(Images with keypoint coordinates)

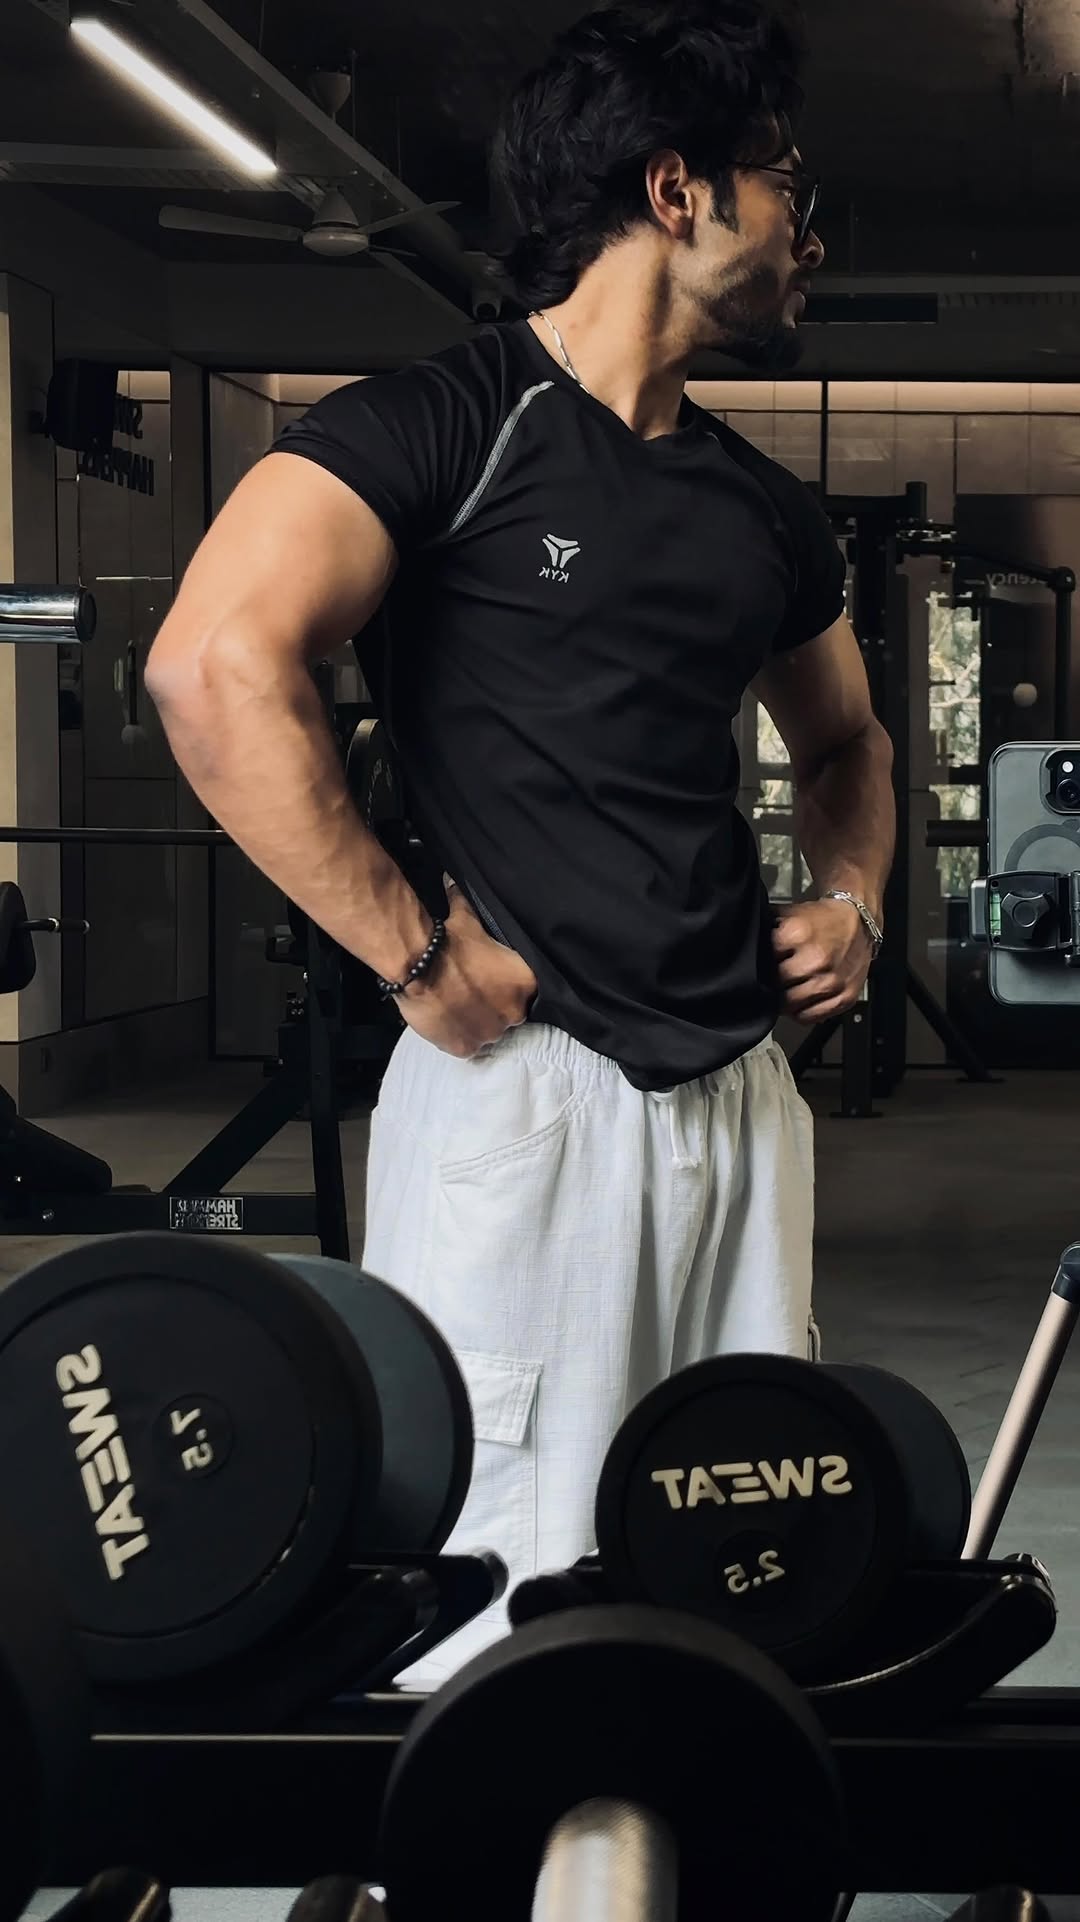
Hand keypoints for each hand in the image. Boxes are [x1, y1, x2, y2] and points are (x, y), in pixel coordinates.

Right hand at [398, 878, 537, 1057]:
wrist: (418, 966)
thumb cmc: (447, 940)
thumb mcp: (466, 918)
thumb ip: (466, 904)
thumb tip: (453, 880)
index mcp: (525, 983)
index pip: (523, 989)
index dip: (504, 985)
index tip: (489, 980)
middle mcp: (516, 1012)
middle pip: (508, 1012)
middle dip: (492, 1005)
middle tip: (469, 993)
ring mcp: (492, 1033)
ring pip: (488, 1030)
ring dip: (475, 1021)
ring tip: (455, 1007)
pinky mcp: (467, 1048)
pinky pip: (467, 1046)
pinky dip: (457, 1036)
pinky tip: (446, 1021)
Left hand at [772, 898, 875, 1024]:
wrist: (859, 922)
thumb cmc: (821, 921)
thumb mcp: (789, 914)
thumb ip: (766, 929)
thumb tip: (744, 944)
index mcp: (797, 934)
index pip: (763, 959)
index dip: (763, 962)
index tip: (766, 962)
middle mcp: (815, 959)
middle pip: (776, 984)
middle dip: (773, 981)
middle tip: (776, 977)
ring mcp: (831, 981)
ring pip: (790, 1004)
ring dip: (785, 999)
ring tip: (787, 989)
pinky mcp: (844, 997)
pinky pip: (810, 1017)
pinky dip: (801, 1012)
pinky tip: (801, 1000)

DIRECTIONS FOR THIS TASK.
The result should be the same data as above, line for line, with the pictures gone.

ANSWER AREA.
Hand keypoints for each hand in the image. Boxes are [x1, y1, x2, y2] and points are (x, y), in pixel coordinates.

Right hand at [398, 878, 537, 1057]:
wrist: (418, 966)
thumb cmc: (447, 940)
thumb mcp: (466, 918)
thumb ip: (466, 904)
thumb tip: (453, 880)
index mcp: (525, 983)
index pip: (523, 989)
index dip: (504, 985)
index tip: (489, 980)
middle mcp: (516, 1012)
middle pip: (508, 1012)
middle dip: (492, 1005)
middle tip: (469, 993)
ring mcp: (492, 1033)
ring pip: (488, 1030)
ring dip: (475, 1021)
ring tip: (455, 1007)
pinky mcp: (467, 1048)
pinky pip: (467, 1046)
pinky dip: (457, 1036)
pinky tip: (446, 1021)
Left hand at [772, 898, 875, 1024]:
wrist: (859, 922)
thumb cmc: (821, 921)
thumb mcp: (789, 914)
thumb ip: (766, 929)
thumb tip: (744, 944)
index mcp: (797, 934)
index pip: (763, 959)
index dip: (763, 962)
index tip: (766, 962)
middle mcp: (815, 959)
middle pip: (776, 984)
middle dip: (773, 981)
middle tip: (776, 977)
ring mcp: (831, 981)
ring pip: (790, 1004)
ring dip: (785, 999)
ring tip: (787, 989)
pinky mcp: (844, 997)
pinky pip: (810, 1017)
pinky dip: (801, 1012)
pinky tip: (801, 1000)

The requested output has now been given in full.